FDA WARNING_LETTER - Edelweiss Farms, Inc. - April 28, 2011

On April 6 and 28, 2011, the FDA conducted an investigation of Edelweiss Farms, Inc., identifying significant violations of the Federal Food, Drug, and Cosmetic Act. The primary finding was the adulteration of the new animal drug flunixin meglumine (Flunazine, Injectable Solution, ANADA#200-387). The investigation revealed the firm engaged in extralabel use of flunixin by not adhering to the approved labeling, specifically administering the drug to a dairy cow without following the prescribed dose and withhold times. Crucially, this extralabel use was not conducted under the supervision of a licensed veterinarian, violating 21 C.F.R. 530.11(a). This non-compliance with approved labeling and 21 C.F.R. Part 530 rendered the drug unsafe under section 512(a) and adulterated under section 501(a)(5) of the FD&C Act.
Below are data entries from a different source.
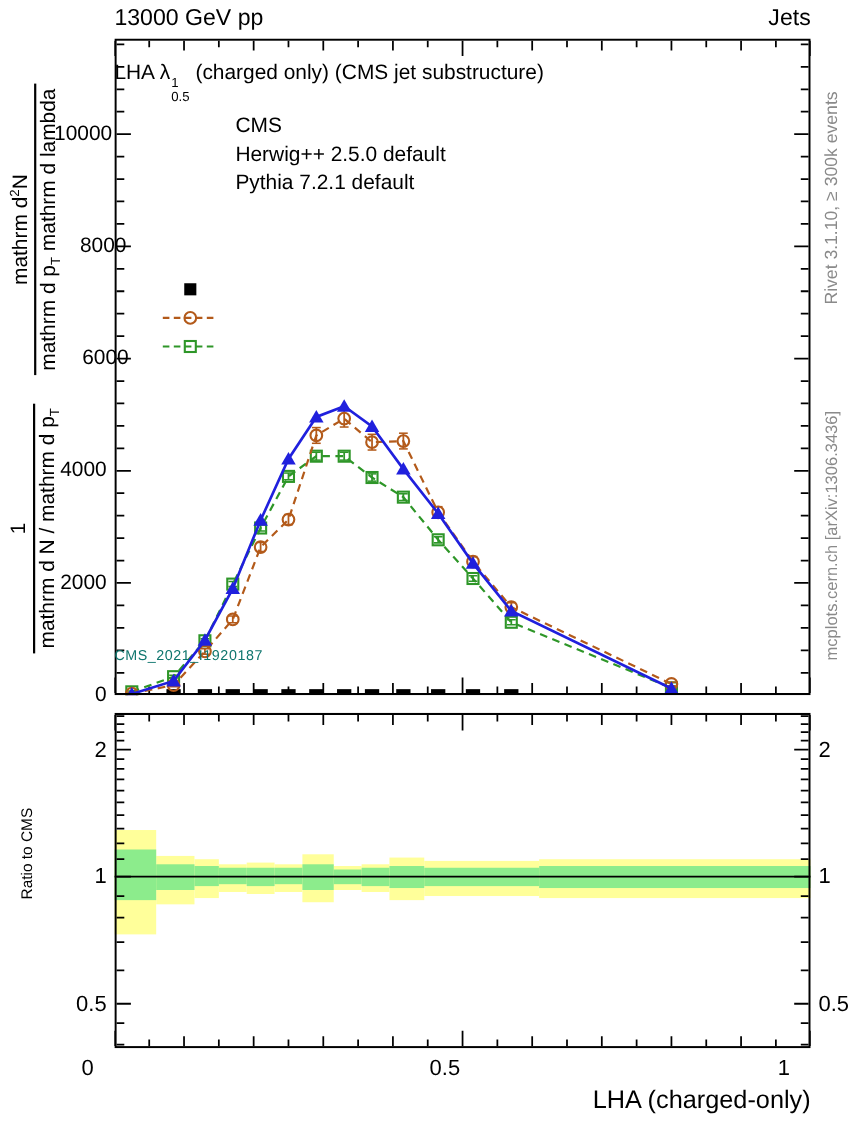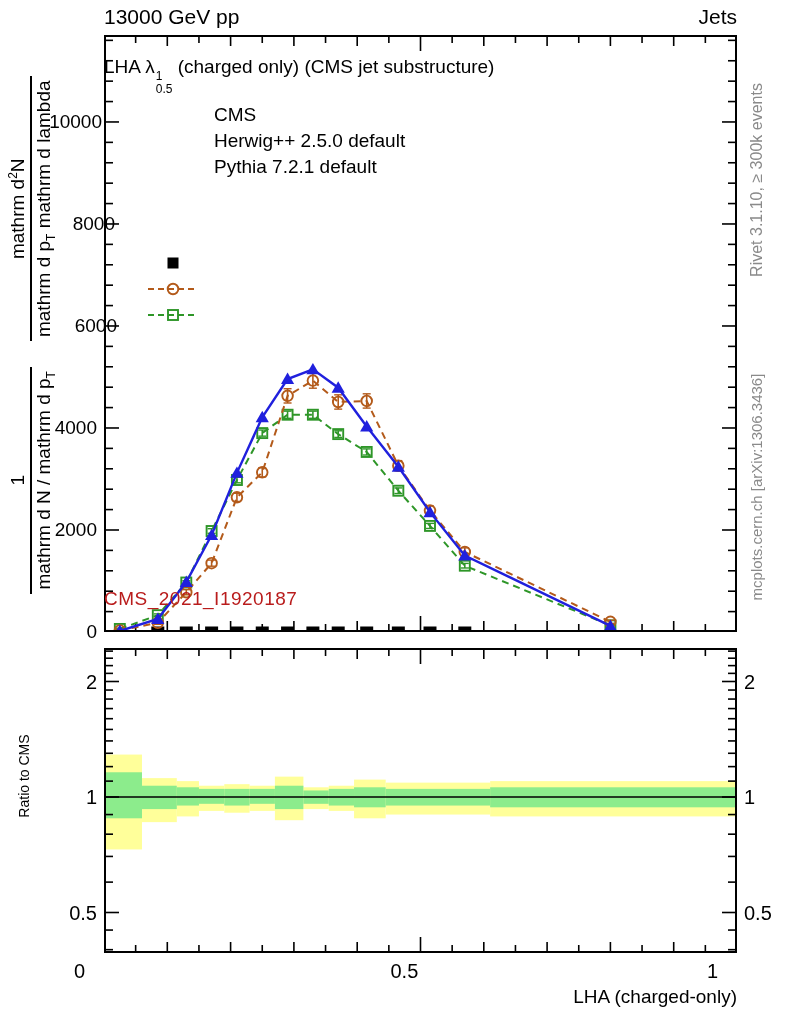--- a/index.html
+++ b/index.html
@@ -7,7 +7,7 @@
   .abs{position:absolute}
   .hdr{font-size:21px}
   .ttl{font-size:19px}
-  .wm{font-size:19px;color:#b91c1c;letter-spacing:.5px}
+  .wm{font-size:13px;color:#0f766e;letter-spacing:.5px}
   .sideTxt{font-size:16px;color:#8a8a8a;text-align:center;transform:rotate(-90deg);white-space:nowrap}
   .sideTxt2{font-size:15px}
   .xlab{font-size:19px;text-align:right}

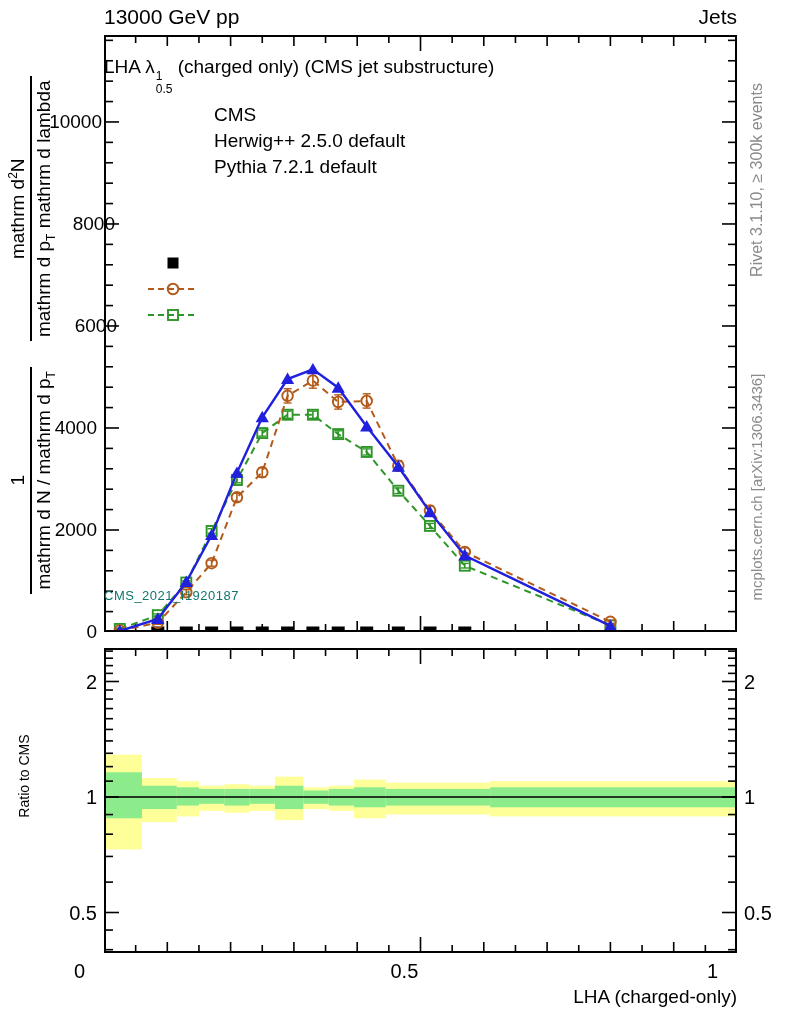--- a/index.html
+++ b/index.html
@@ -10,7 +10,7 @@
   .wm{font-size:13px;color:#0f766e;letter-spacing:.5px}
   .sideTxt{font-size:16px;color:#8a8a8a;text-align:center;transform:rotate(-90deg);white-space:nowrap}
   .sideTxt2{font-size:15px}
-  .xlab{font-size:19px;text-align:right}
+  .xlab{font-size:23px;text-align:right}
   .tick{font-size:19px;line-height:22px}
   .rtick{font-size:20px;line-height:24px}
   .right{text-align:right}.center{text-align:left}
As a producer of food animals, the firm is responsible for ensuring overall compliance. Edelweiss Farms, Inc. must promptly correct these violations and implement procedures to prevent recurrence. A written response detailing corrective actions, timelines, and supporting documentation is required within fifteen working days to avoid potential regulatory actions like seizure or injunction.